__页面文本__
2.1 铁皮石斛多糖分级组分化学成分分析

铁皮石斛纯多糖DOP及各分级组分的化学成分分析结果如表2所示。

表2 铁皮石斛纯多糖及分级组分化学成分分析

从表2中可知,各组分中性糖含量与DOP相比都具有显著性差异(p<0.05),其中F40和F50组分中含量较高,而F50S组分中含量较低,表明各分级组分并不完全是由中性糖构成;各组分糖醛酸含量较DOP均有所降低。各组分蛋白质含量与DOP相比都具有显著性差异(p<0.05),其中F40组分中蛋白质含量极低,在本方法中未检测到。

2.2 铁皮石斛多糖分级组分分子量及单糖组成分析

铁皮石斛纯多糖DOP及其分级组分的分子量及单糖组成分析结果如表3所示。从表3中可知,随乙醇浓度的增加,分级组分的重均分子量、数均分子量和固有粘度均逐渐降低,而Mw/Mn则逐渐增加。Mw/Mn称为高聚物的分子量分散指数,其数值表征了高聚物分子量的分部宽度。其值越大,则表明分子链分布越宽,多分散性越高。由单糖组成结果可知,DOP及各分级组分均主要由甘露糖和葡萄糖组成,但在比例上存在差异,表明各组分均主要为葡甘露聚糖,其中F50S组分中还含有少量的半乳糖。从表3中可知,F30、F40、F50和F50S各组分中Man与Glc的摩尔比例逐渐增加,其可能的原因是醇沉时先沉淀出大分子,而这些大分子主要是DOP的主链结构,后沉淀出支链结构,而支链结构中连接有半乳糖醛酸,所以Man与Glc的摩尔比例逐渐增加。

表3 DOP、F30、F40、F50 和F50S的分子量及单糖组成

2.3 铁皮石斛多糖分级组分的均一性检测

铁皮石斛纯多糖DOP及其分级组分的HPGPC图谱如图1所示。

图1 DOP、F30、F40、F50及F50S的HPGPC图谱

从图1中可知,DOP及F30、F40、F50和F50S均只含一个主要的色谱峰,峰型对称且较窄,表明DOP及各分级组分均一性较好。与其他组分相比较,F50S的峰最宽,表明其多分散性最高。这与分子量分析结果相符合。

2.4 铁皮石斛多糖分级组分对RAW264.7巨噬细胞活力的影响

如图2所示,与空白对照组相比,DOP、F30、F40、F50和F50S组均能显著促进RAW264.7细胞的生长(p<0.05)。与DOP组相比,F50S组对RAW264.7巨噬细胞的活力影响较强(p<0.05),而F30、F40组对RAW264.7巨噬细胞的活力影响较DOP组弱(p<0.05)。分子量被认为是决定多糖免疫调节活性中最重要的一个参数,分子量为100 kDa左右的多糖有着较好的免疫调节活性[33]。F50S组分的分子量为136.2 KDa,因此相比与其他组分其对RAW264.7巨噬细胞的活力有较显著的作用。

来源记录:
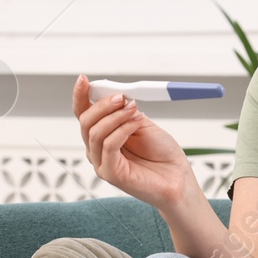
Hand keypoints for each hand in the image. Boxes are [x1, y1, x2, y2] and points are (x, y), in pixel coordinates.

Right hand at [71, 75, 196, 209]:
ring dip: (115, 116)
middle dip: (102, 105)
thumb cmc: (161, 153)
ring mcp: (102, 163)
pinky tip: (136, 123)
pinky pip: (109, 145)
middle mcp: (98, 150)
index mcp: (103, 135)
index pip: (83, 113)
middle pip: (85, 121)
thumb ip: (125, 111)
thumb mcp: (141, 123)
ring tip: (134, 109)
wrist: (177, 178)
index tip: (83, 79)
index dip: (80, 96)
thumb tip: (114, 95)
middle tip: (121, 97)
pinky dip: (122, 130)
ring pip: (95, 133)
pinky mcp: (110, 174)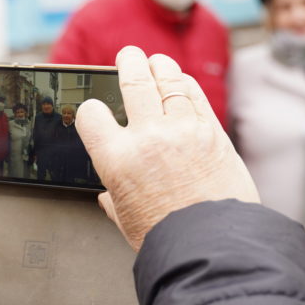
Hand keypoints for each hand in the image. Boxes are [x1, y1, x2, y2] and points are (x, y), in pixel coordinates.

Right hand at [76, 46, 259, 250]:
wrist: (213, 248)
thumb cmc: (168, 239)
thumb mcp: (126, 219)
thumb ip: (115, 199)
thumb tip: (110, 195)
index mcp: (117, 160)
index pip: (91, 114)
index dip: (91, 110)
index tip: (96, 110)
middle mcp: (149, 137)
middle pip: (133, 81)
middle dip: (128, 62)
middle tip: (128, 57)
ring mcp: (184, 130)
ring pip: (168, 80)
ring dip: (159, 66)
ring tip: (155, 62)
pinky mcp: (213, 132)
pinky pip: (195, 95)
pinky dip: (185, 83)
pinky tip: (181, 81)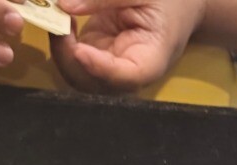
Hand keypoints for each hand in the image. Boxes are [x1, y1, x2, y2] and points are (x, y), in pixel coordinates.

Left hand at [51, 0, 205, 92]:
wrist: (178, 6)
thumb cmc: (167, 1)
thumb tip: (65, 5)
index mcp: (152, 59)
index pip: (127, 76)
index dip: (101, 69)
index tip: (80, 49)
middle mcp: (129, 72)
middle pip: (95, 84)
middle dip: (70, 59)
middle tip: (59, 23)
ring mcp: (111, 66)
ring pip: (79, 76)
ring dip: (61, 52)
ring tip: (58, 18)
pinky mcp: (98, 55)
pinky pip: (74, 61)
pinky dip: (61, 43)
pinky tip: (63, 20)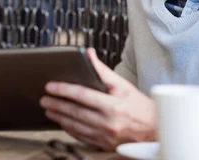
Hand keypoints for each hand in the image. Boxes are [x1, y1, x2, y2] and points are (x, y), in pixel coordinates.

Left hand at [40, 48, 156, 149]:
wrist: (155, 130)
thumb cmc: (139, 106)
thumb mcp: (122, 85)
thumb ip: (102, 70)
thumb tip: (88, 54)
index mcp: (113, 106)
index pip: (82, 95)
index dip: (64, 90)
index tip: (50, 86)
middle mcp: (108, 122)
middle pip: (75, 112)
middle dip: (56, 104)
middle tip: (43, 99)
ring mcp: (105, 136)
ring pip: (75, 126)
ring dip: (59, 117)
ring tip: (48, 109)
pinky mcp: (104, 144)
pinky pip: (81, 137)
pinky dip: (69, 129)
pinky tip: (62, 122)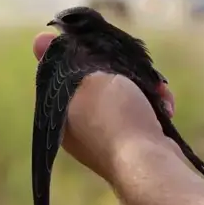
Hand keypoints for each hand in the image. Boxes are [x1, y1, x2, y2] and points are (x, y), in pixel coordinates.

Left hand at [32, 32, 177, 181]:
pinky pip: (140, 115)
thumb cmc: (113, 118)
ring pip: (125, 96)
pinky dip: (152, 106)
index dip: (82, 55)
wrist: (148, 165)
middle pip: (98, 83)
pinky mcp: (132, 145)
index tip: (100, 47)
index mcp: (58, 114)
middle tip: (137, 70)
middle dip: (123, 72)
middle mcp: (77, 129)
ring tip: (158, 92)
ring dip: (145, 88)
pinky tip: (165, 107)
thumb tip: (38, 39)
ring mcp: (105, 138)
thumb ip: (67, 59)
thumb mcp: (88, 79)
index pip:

__任务说明__
按页面文本所述,DOP及各分级组分主要由哪两种单糖组成? 作答时只依据页面文本。

__输出结果__
甘露糖和葡萄糖。